Algeria’s preordained election prods debate
The upcoming election in Algeria leaves the people without a voice, but is at least sparking some debate.
23 March 2014 marked the Algerian presidential campaign’s official debut. The campaign really began, however, on 27 April 2013, the day President Abdelaziz Bouteflika, in power since 1999, was flown to Paris following a vascular-cerebral accident that was to keep him abroad for over two months. His absence ignited a debate about a likely vacancy, prompting would-be leaders to position themselves for possible upcoming elections. Yet, despite proclaiming during a speech in Setif that “his generation was finished”, suggesting his desire to yield power to the youth, and despite his undeniable physical decline, Bouteflika is seeking a fourth term.
Is Algeria condemned to be led by the same class that has ruled since its independence? Is the powerful system that has been in place since 1962 susceptible to change? Do the numerous obstacles that the country must face necessitate a radical overhaul of this system? Against this backdrop, with the European Union and key Western actors standing idly by, a combative electoral campaign has been waged for weeks, and a crucial debate on the future of this country, an undeniable regional power, is now taking place.
One candidacy too many
Bouteflika benefits from a number of important sources of support that, given the regime’s nature, guarantee his re-election, even if it is increasingly seen as another slap in the face for a people who no longer have any say over their future.

▶ Your assignment
According to the article on Algeria's election, on what date was Bouteflika flown to Paris?

▶ Information supplied
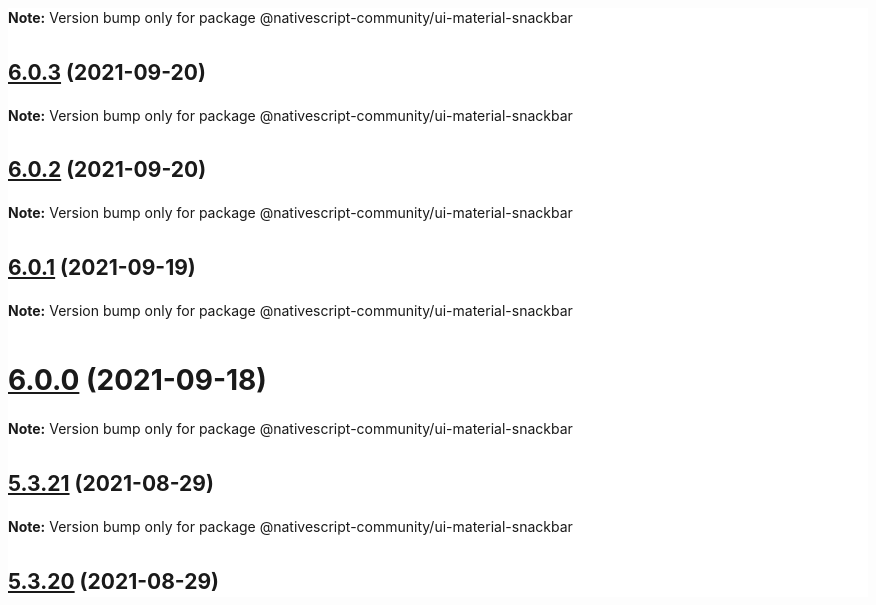 **Note:** Version bump only for package @nativescript-community/ui-material-snackbar





## [6.0.3](https://github.com/nativescript-community/ui-material-components/tree/master/packages/snackbar/compare/v6.0.2...v6.0.3) (2021-09-20)

**Note:** Version bump only for package @nativescript-community/ui-material-snackbar





## [6.0.2](https://github.com/nativescript-community/ui-material-components/tree/master/packages/snackbar/compare/v6.0.1...v6.0.2) (2021-09-20)

**Note:** Version bump only for package @nativescript-community/ui-material-snackbar





## [6.0.1](https://github.com/nativescript-community/ui-material-components/tree/master/packages/snackbar/compare/v6.0.0...v6.0.1) (2021-09-19)

**Note:** Version bump only for package @nativescript-community/ui-material-snackbar





# [6.0.0](https://github.com/nativescript-community/ui-material-components/tree/master/packages/snackbar/compare/v5.3.21...v6.0.0) (2021-09-18)

**Note:** Version bump only for package @nativescript-community/ui-material-snackbar





## [5.3.21](https://github.com/nativescript-community/ui-material-components/tree/master/packages/snackbar/compare/v5.3.20...v5.3.21) (2021-08-29)

**Note:** Version bump only for package @nativescript-community/ui-material-snackbar





## [5.3.20](https://github.com/nativescript-community/ui-material-components/tree/master/packages/snackbar/compare/v5.3.19...v5.3.20) (2021-08-29)
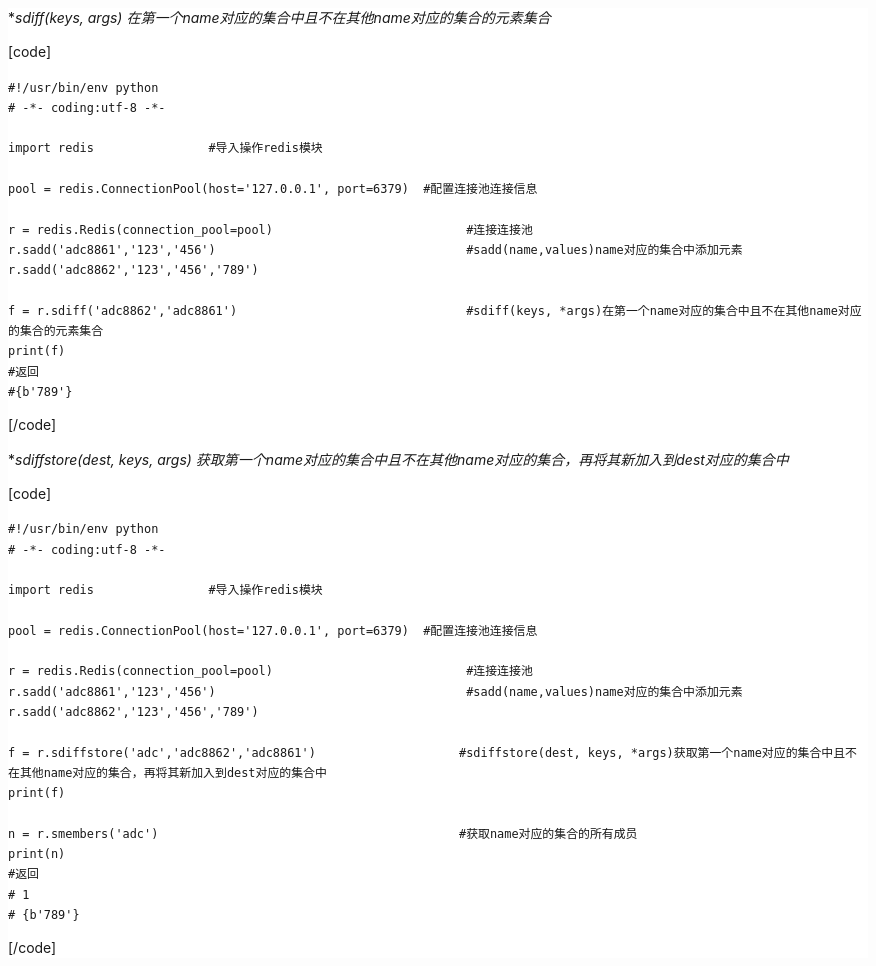 

**sdiff(keys, *args) 在第一个name对应的集合中且不在其他name对应的集合的元素集合**

[code]

    #!/usr/bin/env python
    # -*- coding:utf-8 -*-
    
    import redis                #导入操作redis模块
    
    pool = redis.ConnectionPool(host='127.0.0.1', port=6379)  #配置连接池连接信息
    
    r = redis.Redis(connection_pool=pool)                           #连接连接池
    r.sadd('adc8861','123','456')                                   #sadd(name,values)name对应的集合中添加元素
    r.sadd('adc8862','123','456','789')
    
    f = r.sdiff('adc8862','adc8861')                                #sdiff(keys, *args)在第一个name对应的集合中且不在其他name对应的集合的元素集合
    print(f)
    #返回
    #{b'789'}
[/code]



**sdiffstore(dest, keys, *args)
获取第一个name对应的集合中且不在其他name对应的集合，再将其新加入到dest对应的集合中**

[code]

    #!/usr/bin/env python
    # -*- coding:utf-8 -*-
    
    import redis                #导入操作redis模块
    
    pool = redis.ConnectionPool(host='127.0.0.1', port=6379)  #配置连接池连接信息
    
    r = redis.Redis(connection_pool=pool)                           #连接连接池
    r.sadd('adc8861','123','456')                                   #sadd(name,values)name对应的集合中添加元素
    r.sadd('adc8862','123','456','789')
    
    f = r.sdiffstore('adc','adc8862','adc8861')                    #sdiffstore(dest, keys, *args)获取第一个name对应的集合中且不在其他name对应的集合，再将其新加入到dest对应的集合中
    print(f)
    
    n = r.smembers('adc')                                          #获取name对应的集合的所有成员
    print(n)
    #返回
    # 1
    # {b'789'}
[/code]
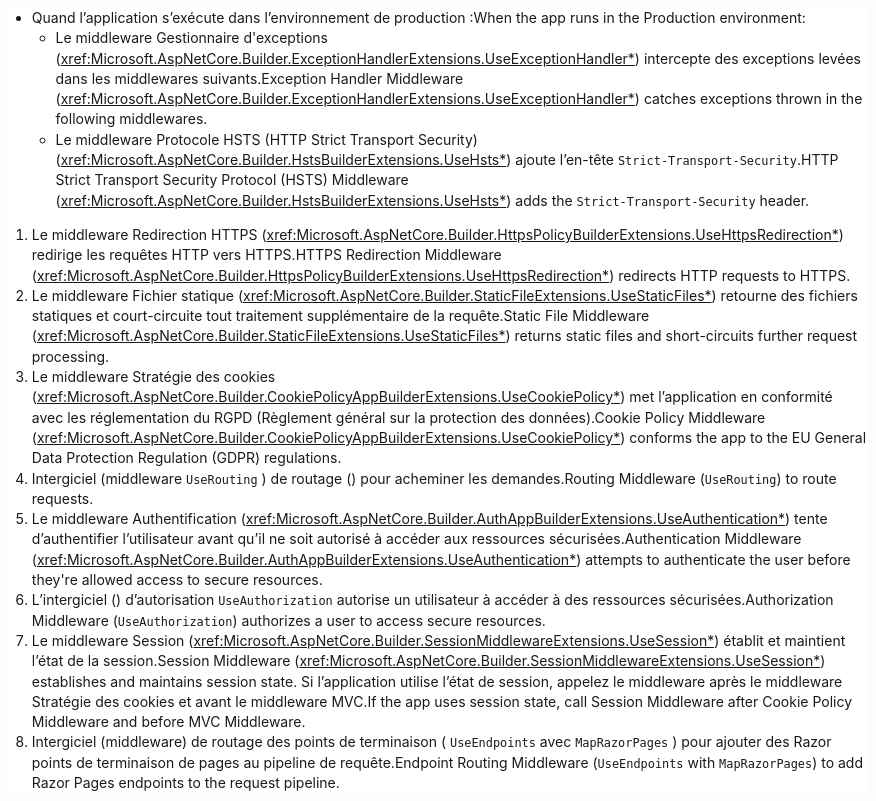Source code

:    * <span data-ttu-id="1d4f3-174">Quand l’application s’exécute dans l’environnement de production :</span><span class="sxs-lookup"><span data-stu-id="1d4f3-174">When the app runs in the Production environment:</span></span>
     * <span data-ttu-id="1d4f3-175">Le middleware Gestionnaire d'exceptions (<xref:Microsoft.AspNetCore.Builder.ExceptionHandlerExtensions.UseExceptionHandler*>) intercepte des exceptions levées dans les middlewares suivants.</span><span class="sxs-lookup"><span data-stu-id="1d4f3-175">Exception Handler Middleware (<xref:Microsoft.AspNetCore.Builder.ExceptionHandlerExtensions.UseExceptionHandler*>) catches exceptions thrown in the following middlewares.</span></span>
     * <span data-ttu-id="1d4f3-176">Le middleware Protocole HSTS (HTTP Strict Transport Security) (<xref:Microsoft.AspNetCore.Builder.HstsBuilderExtensions.UseHsts*>) ajoute l’en-tête `Strict-Transport-Security`.</span><span class="sxs-lookup"><span data-stu-id="1d4f3-176">HTTP Strict Transport Security Protocol (HSTS) Middleware (<xref:Microsoft.AspNetCore.Builder.HstsBuilderExtensions.UseHsts*>) adds the `Strict-Transport-Security` header.</span></span>
1. <span data-ttu-id="1d4f3-177">Le middleware Redirection HTTPS (<xref:Microsoft.AspNetCore.Builder.HttpsPolicyBuilderExtensions.UseHttpsRedirection*>) redirige les requêtes HTTP vers HTTPS.</span><span class="sxs-lookup"><span data-stu-id="1d4f3-177">HTTPS Redirection Middleware (<xref:Microsoft.AspNetCore.Builder.HttpsPolicyBuilderExtensions.UseHttpsRedirection*>) redirects HTTP requests to HTTPS.</span></span>
1. <span data-ttu-id="1d4f3-178">Le middleware Fichier statique (<xref:Microsoft.AspNetCore.Builder.StaticFileExtensions.UseStaticFiles*>) retourne des fichiers statiques et court-circuite tout traitement supplémentaire de la requête.</span><span class="sxs-lookup"><span data-stu-id="1d4f3-178">Static File Middleware (<xref:Microsoft.AspNetCore.Builder.StaticFileExtensions.UseStaticFiles*>) returns static files and short-circuits further request processing.</span></span>
1. <span data-ttu-id="1d4f3-179">Le middleware Stratégie des cookies (<xref:Microsoft.AspNetCore.Builder.CookiePolicyAppBuilderExtensions.UseCookiePolicy*>) met l’application en conformité avec les réglementation du RGPD (Règlement général sur la protection des données).</span><span class="sxs-lookup"><span data-stu-id="1d4f3-179">Cookie Policy Middleware (<xref:Microsoft.AspNetCore.Builder.CookiePolicyAppBuilderExtensions.UseCookiePolicy*>) conforms the app to the EU General Data Protection Regulation (GDPR) regulations.</span></span>
1. <span data-ttu-id="1d4f3-180">Intergiciel (middleware `UseRouting` ) de routage () pour acheminer les demandes.</span><span class="sxs-lookup"><span data-stu-id="1d4f3-180">Routing Middleware (`UseRouting`) to route requests.</span></span>
1. <span data-ttu-id="1d4f3-181">Le middleware Authentification (<xref:Microsoft.AspNetCore.Builder.AuthAppBuilderExtensions.UseAuthentication*>) tente d’authentifier l’utilisateur avant qu’il ne soit autorisé à accéder aux ressources sécurisées.</span><span class="sxs-lookup"><span data-stu-id="1d4f3-181">Authentication Middleware (<xref:Microsoft.AspNetCore.Builder.AuthAppBuilderExtensions.UseAuthentication*>) attempts to authenticate the user before they're allowed access to secure resources.</span></span>
1. <span data-ttu-id="1d4f3-182">L’intergiciel () d’autorisation `UseAuthorization` autorise un utilisateur à accéder à des ressources sécurisées.</span><span class="sxs-lookup"><span data-stu-id="1d4f3-182">Authorization Middleware (`UseAuthorization`) authorizes a user to access secure resources.</span></span>
1. <span data-ttu-id="1d4f3-183">Le middleware Session (<xref:Microsoft.AspNetCore.Builder.SessionMiddlewareExtensions.UseSession*>) établit et maintient l’état de la session.</span><span class="sxs-lookup"><span data-stu-id="1d4f3-183">Session Middleware (<xref:Microsoft.AspNetCore.Builder.SessionMiddlewareExtensions.UseSession*>) establishes and maintains session state.</span></span> <span data-ttu-id="1d4f3-184">Si l’application utilise l’état de session, appelez le middleware après le middleware Stratégie des cookies et avant le middleware MVC.</span><span class="sxs-lookup"><span data-stu-id="1d4f3-184">If the app uses session state, call Session Middleware after Cookie Policy Middleware and before MVC Middleware.</span></span>
1. <span data-ttu-id="1d4f3-185">Intergiciel (middleware) de routage des points de terminaison ( `UseEndpoints` avec `MapRazorPages` ) pour ajouter des Razor points de terminaison de pages au pipeline de requête.</span><span class="sxs-lookup"><span data-stu-id="1d4f3-185">Endpoint Routing Middleware (`UseEndpoints` with `MapRazorPages`) to add Razor Pages endpoints to the request pipeline.</span></span>

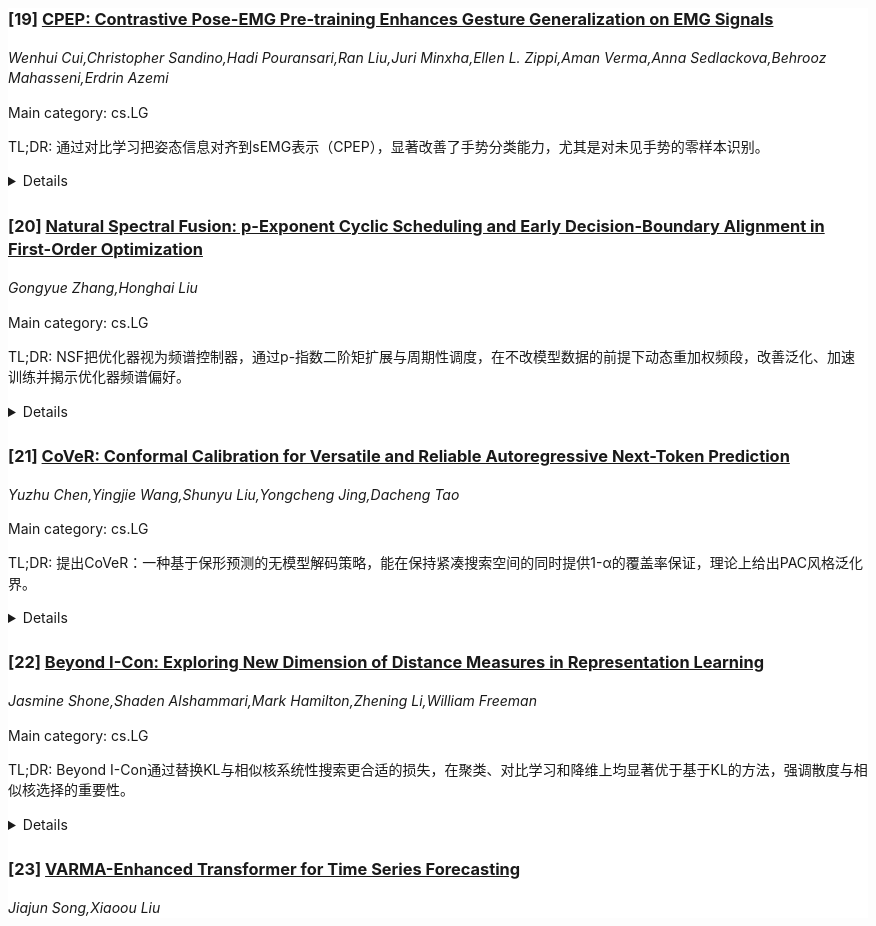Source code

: ### [19] [CPEP: Contrastive Pose-EMG Pre-training Enhances Gesture Generalization on EMG Signals](https://arxiv.org/abs/2509.04699)
*Wenhui Cui,Christopher Sandino,Hadi Pouransari,Ran Liu,Juri Minxha,Ellen L. Zippi,Aman Verma,Anna Sedlackova,Behrooz Mahasseni,Erdrin Azemi*

Main category: cs.LG

TL;DR: 通过对比学习把姿态信息对齐到sEMG表示（CPEP），显著改善了手势分类能力，尤其是对未见手势的零样本识别。


<details><summary>Details</summary></details>


### [20] [Natural Spectral Fusion: p-Exponent Cyclic Scheduling and Early Decision-Boundary Alignment in First-Order Optimization](https://arxiv.org/abs/2509.04713)
*Gongyue Zhang,Honghai Liu*

Main category: cs.LG

TL;DR: NSF把优化器视为频谱控制器，通过p-指数二阶矩扩展与周期性调度，在不改模型数据的前提下动态重加权频段，改善泛化、加速训练并揭示优化器频谱偏好。


<details><summary>Details</summary></details>


### [21] [CoVeR: Conformal Calibration for Versatile and Reliable Autoregressive Next-Token Prediction](https://arxiv.org/abs/2509.04733)
*Yuzhu Chen,Yingjie Wang,Shunyu Liu,Yongcheng Jing,Dacheng Tao*

Main category: cs.LG

TL;DR: 
提出CoVeR：一种基于保形预测的无模型解码策略，能在保持紧凑搜索空间的同时提供1-α的覆盖率保证，理论上给出PAC风格泛化界。



<details><summary>Details</summary></details>


### [22] [Beyond I-Con: Exploring New Dimension of Distance Measures in Representation Learning](https://arxiv.org/abs/2509.04734)
*Jasmine Shone,Shaden Alshammari,Mark Hamilton,Zhening Li,William Freeman*

Main category: cs.LG

TL;DR: Beyond I-Con通过替换KL与相似核系统性搜索更合适的损失，在聚类、对比学习和降维上均显著优于基于KL的方法，强调散度与相似核选择的重要性。


<details><summary>Details</summary></details>


### [23] [VARMA-Enhanced Transformer for Time Series Forecasting](https://arxiv.org/abs/2509.04782)
*Jiajun Song,Xiaoou Liu*

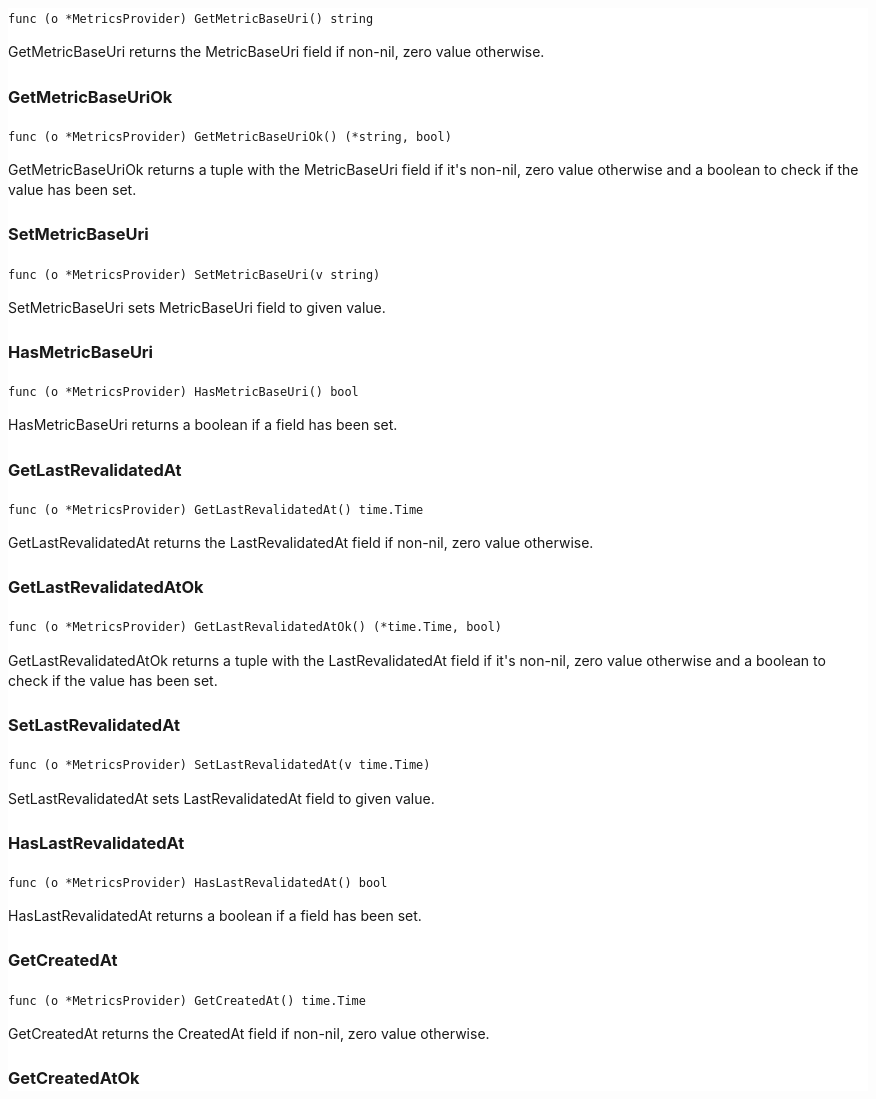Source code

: `func (o *MetricsProvider) GetMetricBaseUri() string`

GetMetricBaseUri returns the MetricBaseUri field if non-nil, zero value otherwise.

### GetMetricBaseUriOk

`func (o *MetricsProvider) GetMetricBaseUriOk() (*string, bool)`

GetMetricBaseUriOk returns a tuple with the MetricBaseUri field if it's non-nil, zero value otherwise
and a boolean to check if the value has been set.

### SetMetricBaseUri

`func (o *MetricsProvider) SetMetricBaseUri(v string)`

SetMetricBaseUri sets MetricBaseUri field to given value.

### HasMetricBaseUri

`func (o *MetricsProvider) HasMetricBaseUri() bool`

HasMetricBaseUri returns a boolean if a field has been set.

### GetLastRevalidatedAt

`func (o *MetricsProvider) GetLastRevalidatedAt() time.Time`

GetLastRevalidatedAt returns the LastRevalidatedAt field if non-nil, zero value otherwise.

### GetLastRevalidatedAtOk

`func (o *MetricsProvider) GetLastRevalidatedAtOk() (*time.Time, bool)`

GetLastRevalidatedAtOk returns a tuple with the LastRevalidatedAt field if it's non-nil, zero value otherwise
and a boolean to check if the value has been set.

### SetLastRevalidatedAt

`func (o *MetricsProvider) SetLastRevalidatedAt(v time.Time)`

SetLastRevalidatedAt sets LastRevalidatedAt field to given value.

### HasLastRevalidatedAt

`func (o *MetricsProvider) HasLastRevalidatedAt() bool`

HasLastRevalidatedAt returns a boolean if a field has been set.

### GetCreatedAt

`func (o *MetricsProvider) GetCreatedAt() time.Time`

GetCreatedAt returns the CreatedAt field if non-nil, zero value otherwise.

### GetCreatedAtOk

▶ Problem solution
27 April 2013